DMDM Hydantoin This mysterious-sounding ingredient is a type of formaldehyde-releasing preservative used in a host of personal care items, including body lotion. (Formaldehyde releasers are used in 20% of all cosmetics and personal care products, according to the Environmental Working Group). It's an irritant for eyes and skin, and while there's no evidence that DMDM hydantoin itself is a carcinogen, formaldehyde definitely is. And if there's an impurity in the DMDM Hydantoin used in your moisturizer, there's a chance that formaldehyde is present.

Fragrance + Parfum

You may think it's nice that your lotion smells like strawberries and cream, but there's no way that scent is natural. When you see "fragrance" or "parfum" on a label, read "a toxic mix of chemicals the manufacturer doesn't want to tell you about." Most notably, this includes diethyl phthalate, according to the Environmental Working Group. You may have already heard of phthalates since they're used in just about everything from cosmetics to insecticides to wood finishes—and they're known to be endocrine disruptors and toxic to organ systems. Synthetic fragrances like the ones used in lotions also emit harmful VOCs, which pollute indoor air quality and cause reparatory allergies and asthma.
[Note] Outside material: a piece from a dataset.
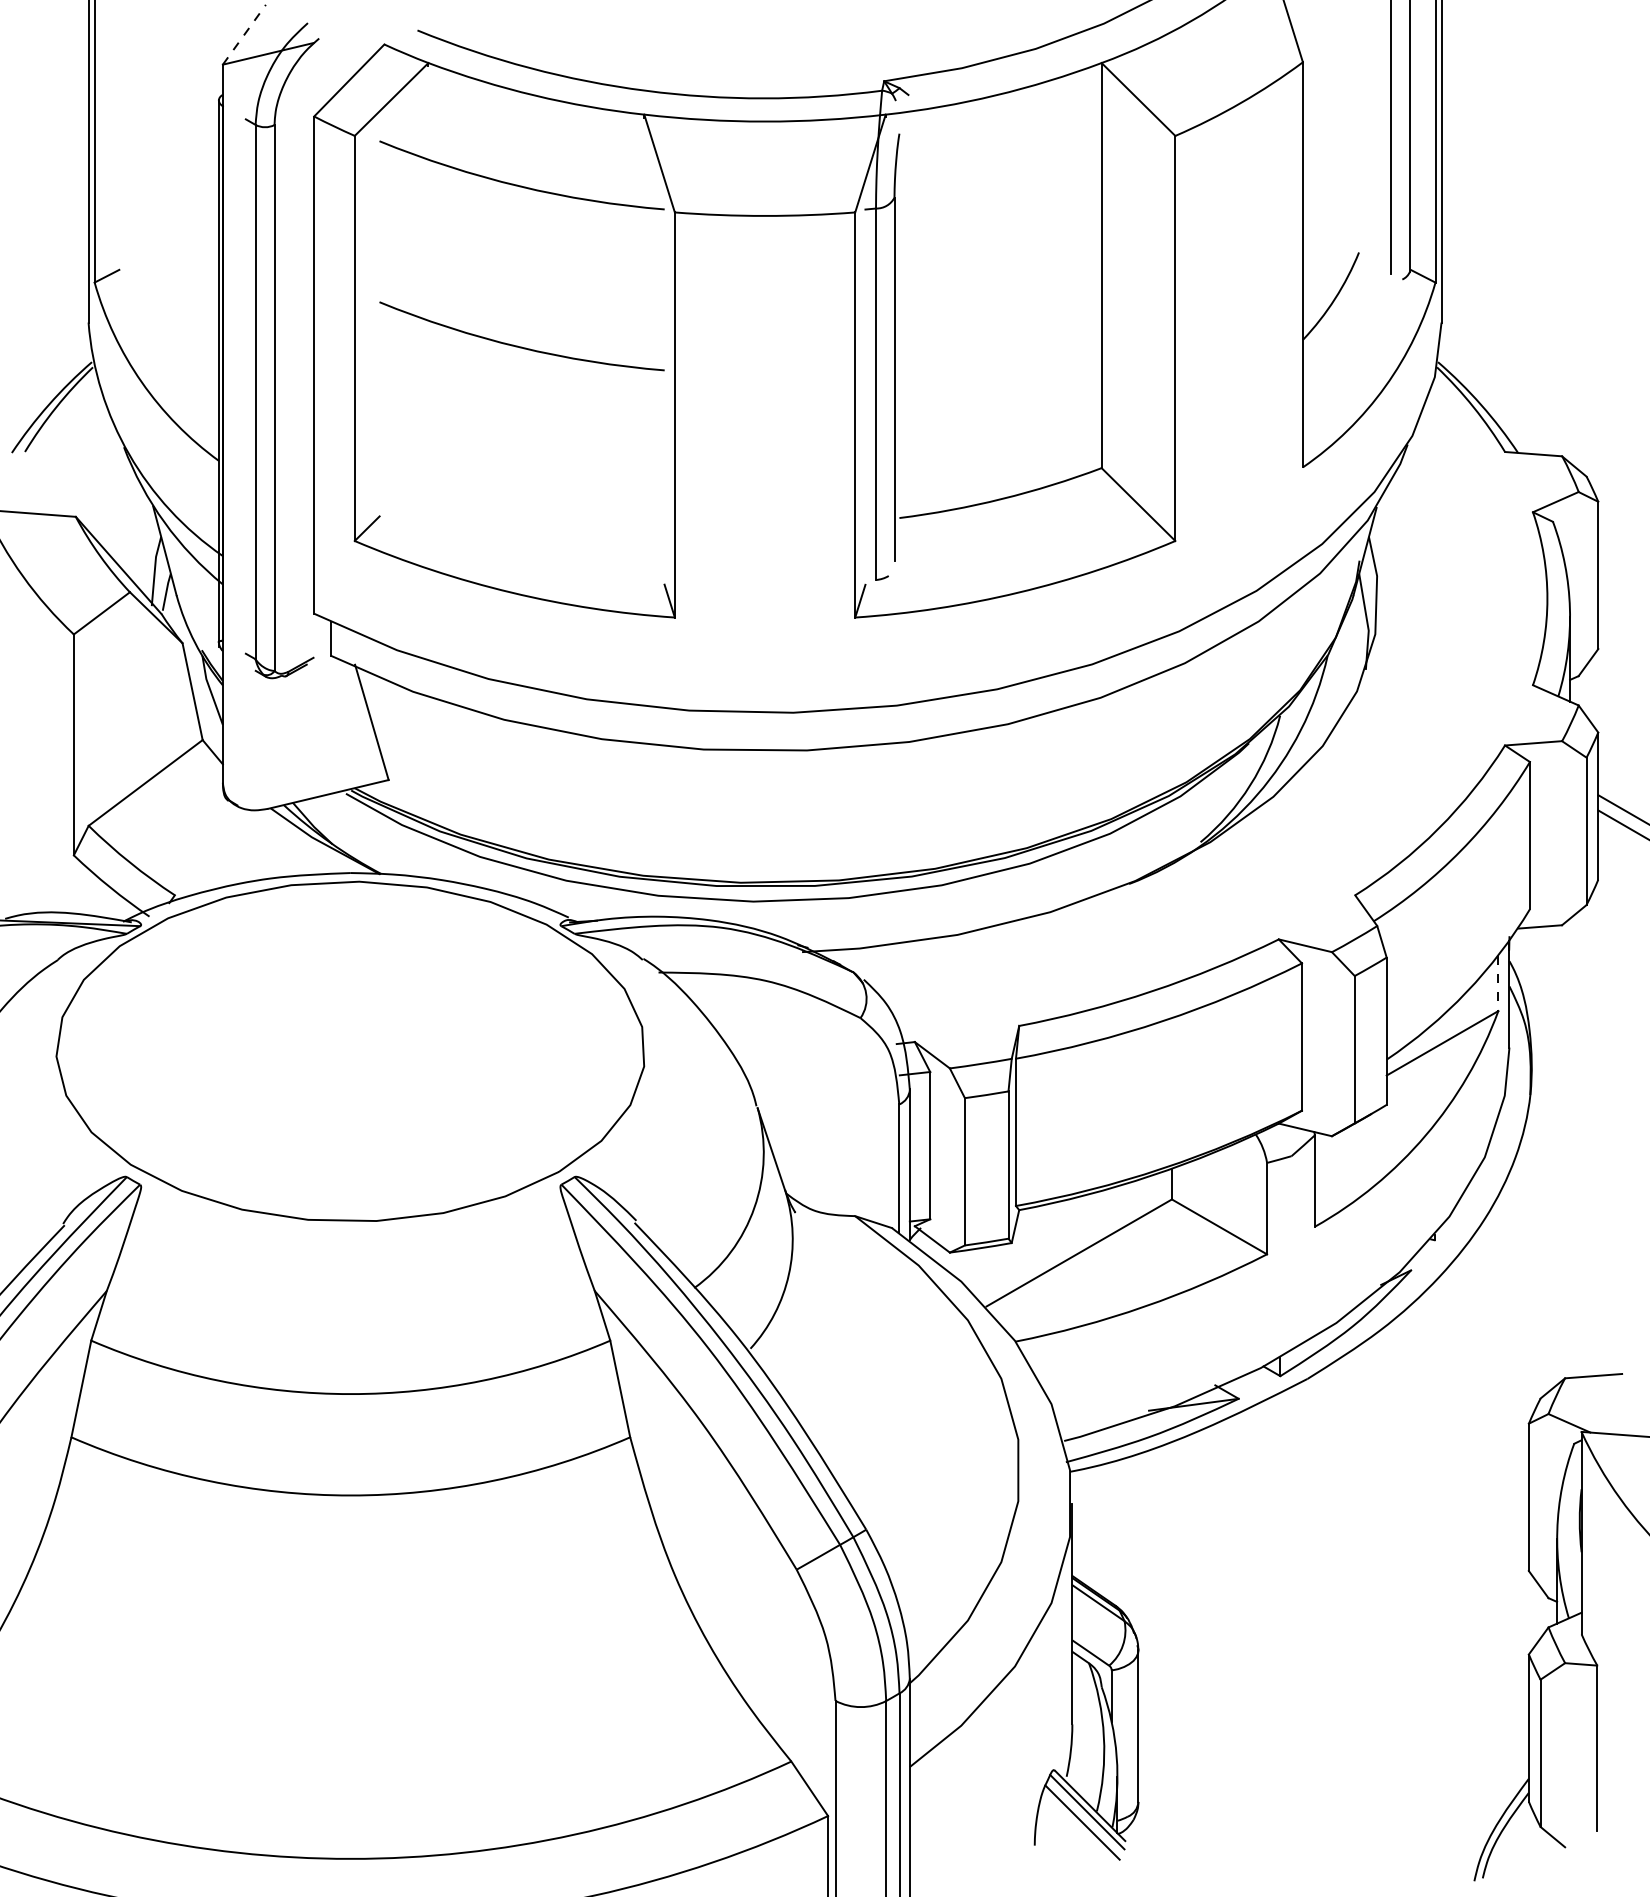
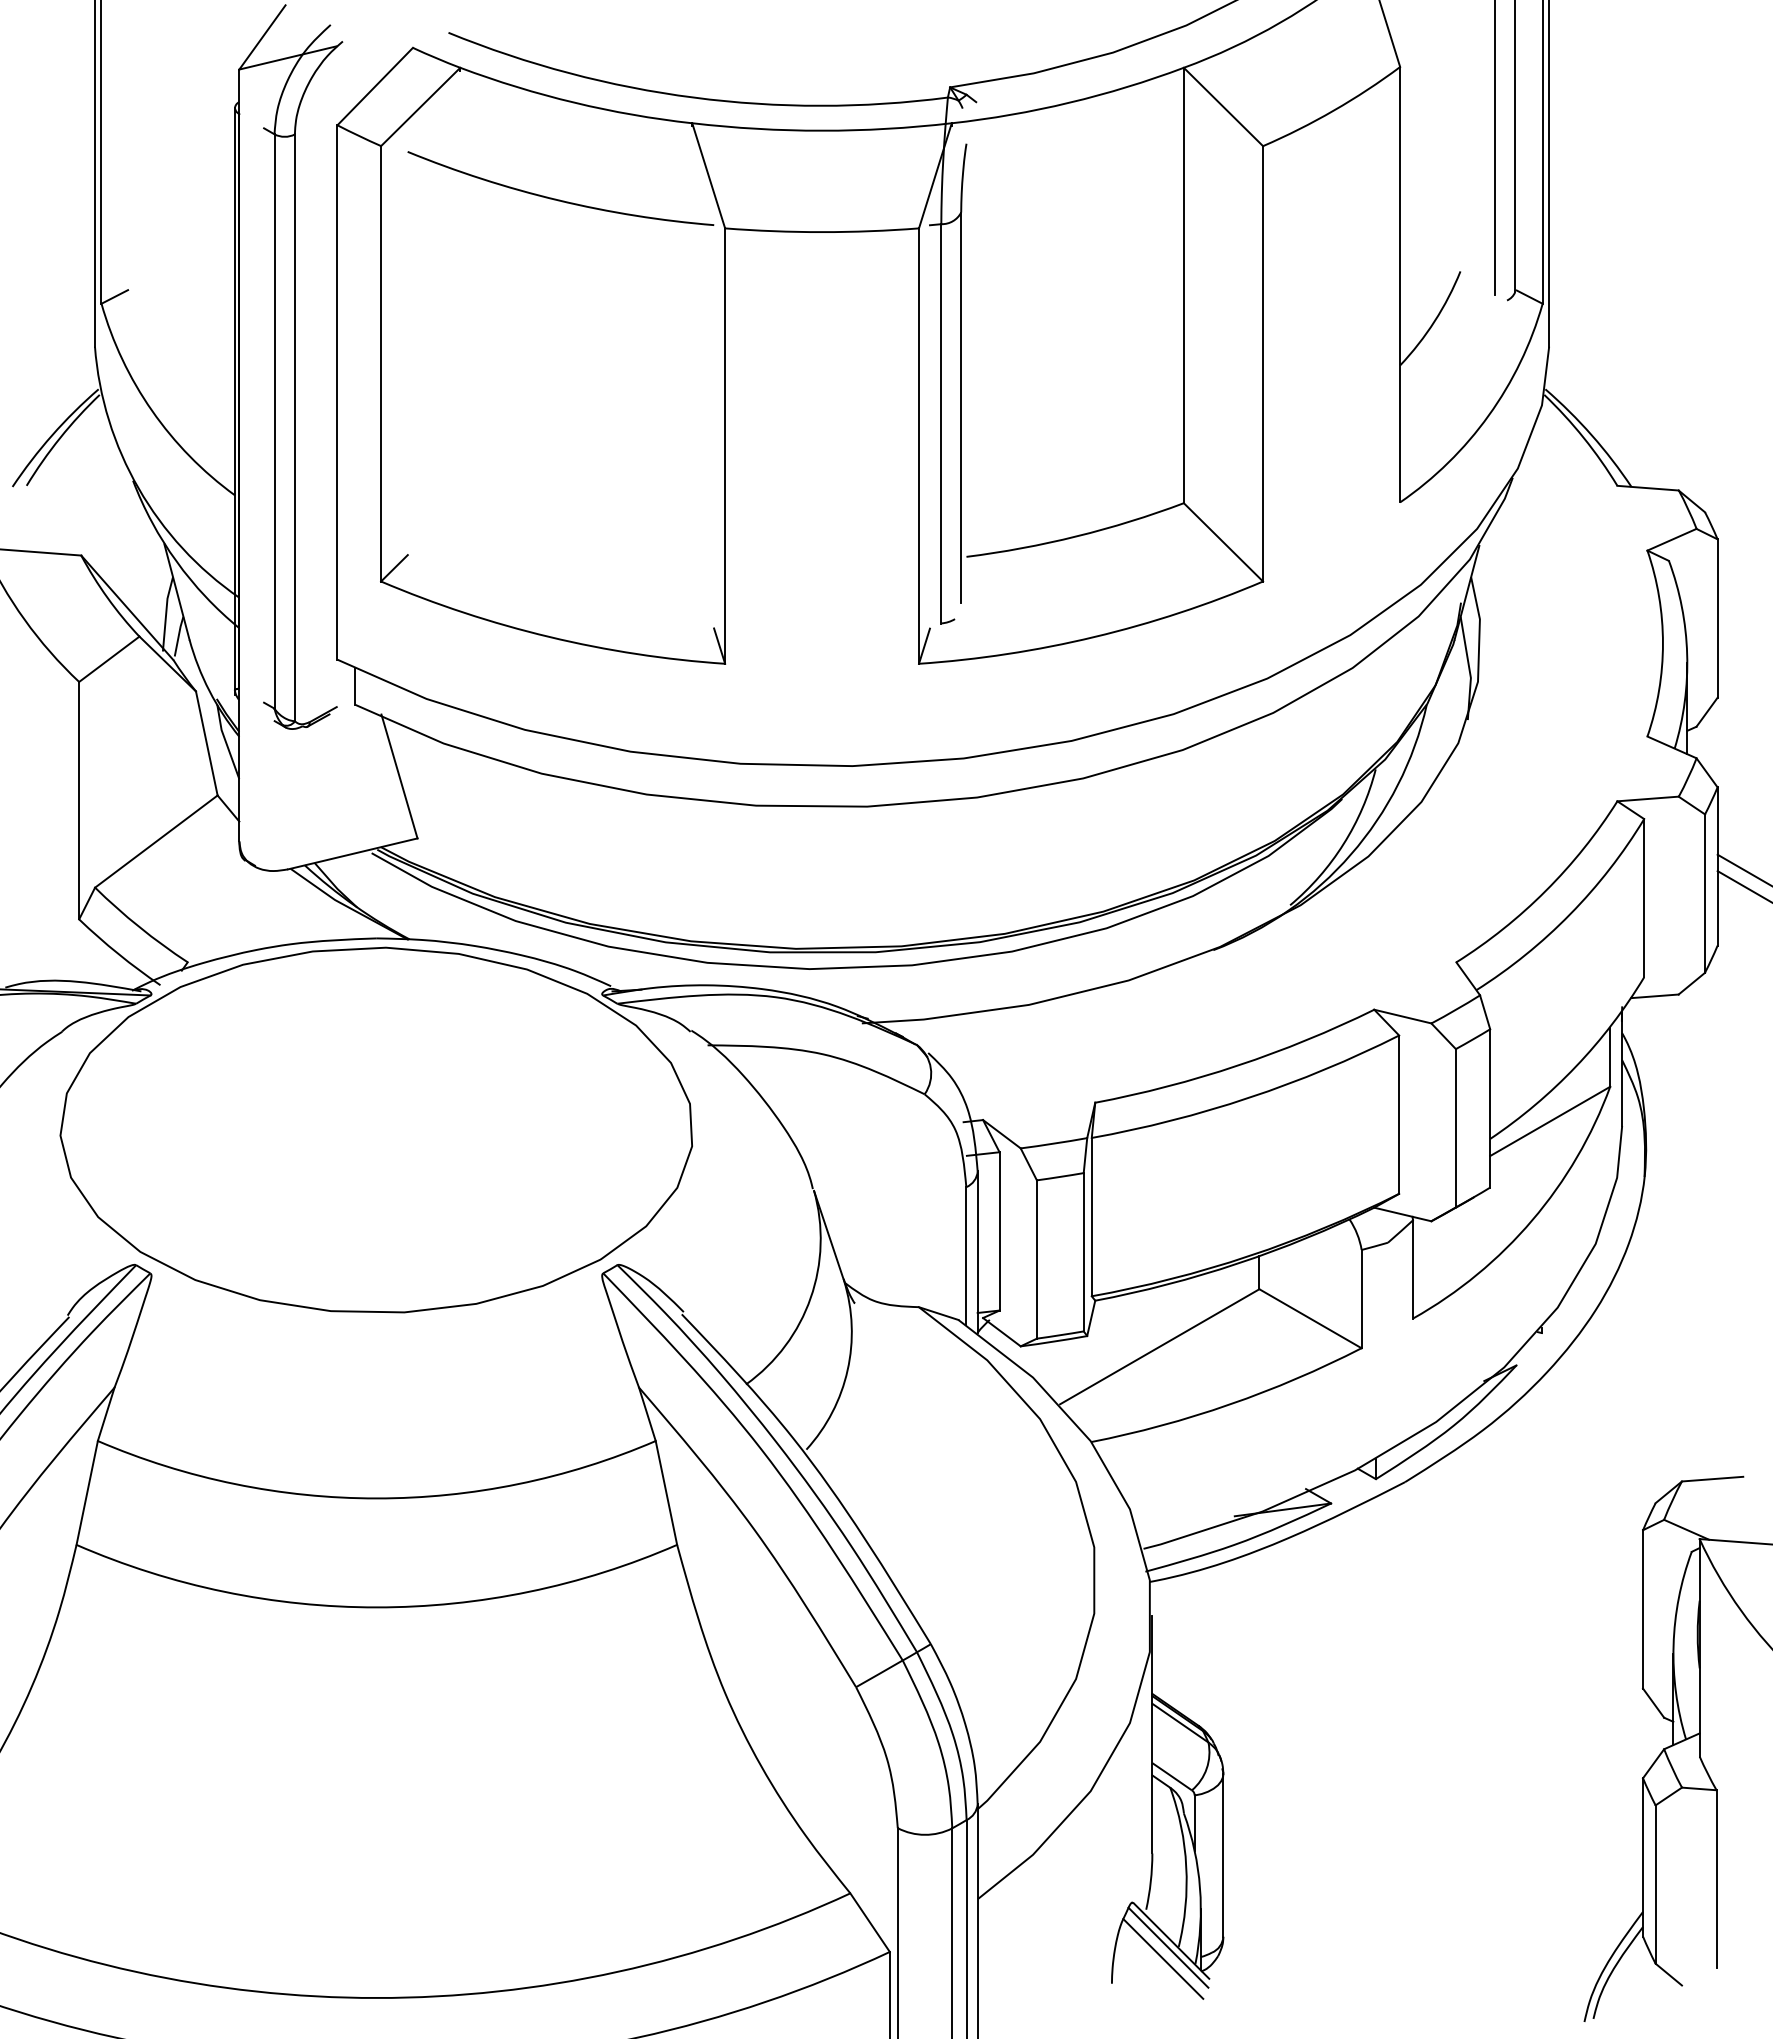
line: (244, 34) -> (262, 37), dashed -> solid
arc: (517, 345) -> (556, 371), removed
line: (1498, 983) -> (1610, 1057), dashed -> solid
You'll find parabens in practically all popular commercial body lotions (just look for butylparaben, isobutylparaben, methylparaben, propylparaben, or ethylparaben on the label). They prevent bacteria and fungus from growing in your favorite bottle of moisturizer, which would be great if they weren't linked to hormone disruption and breast cancer. Luckily, manufacturers of organic lotions have found safer ways to keep their products fungus-free, like using vitamin E and citric acid, though these products tend to have a shorter shelf life than those that contain parabens.

Retinyl Palmitate

Retinyl palmitate, the most controversial form of vitamin A, is a vitamin A derivative that you'll see in some sunscreens, as well as lotions and creams advertised to have anti-aging properties. A study published by the National Toxicology Program found that mice exposed to retinyl palmitate developed a frightening number of tumors after exposure to sunlight.

Triethanolamine This mouthful of an ingredient is a highly alkaline substance that's used to balance the pH in various body lotions and cosmetics. Despite its widespread use, it's considered moderately dangerous and should never be used long-term, according to the Dermatology Review, since it's a skin and respiratory irritant and toxicant to the immune system. It's also been linked to cancer in animal studies. Though triethanolamine is considered biodegradable and nontoxic to animals and organisms, wastewater released from manufacturing plants containing large amounts of triethanolamine can significantly alter the pH of rivers and streams, resulting in toxic shock to marine life.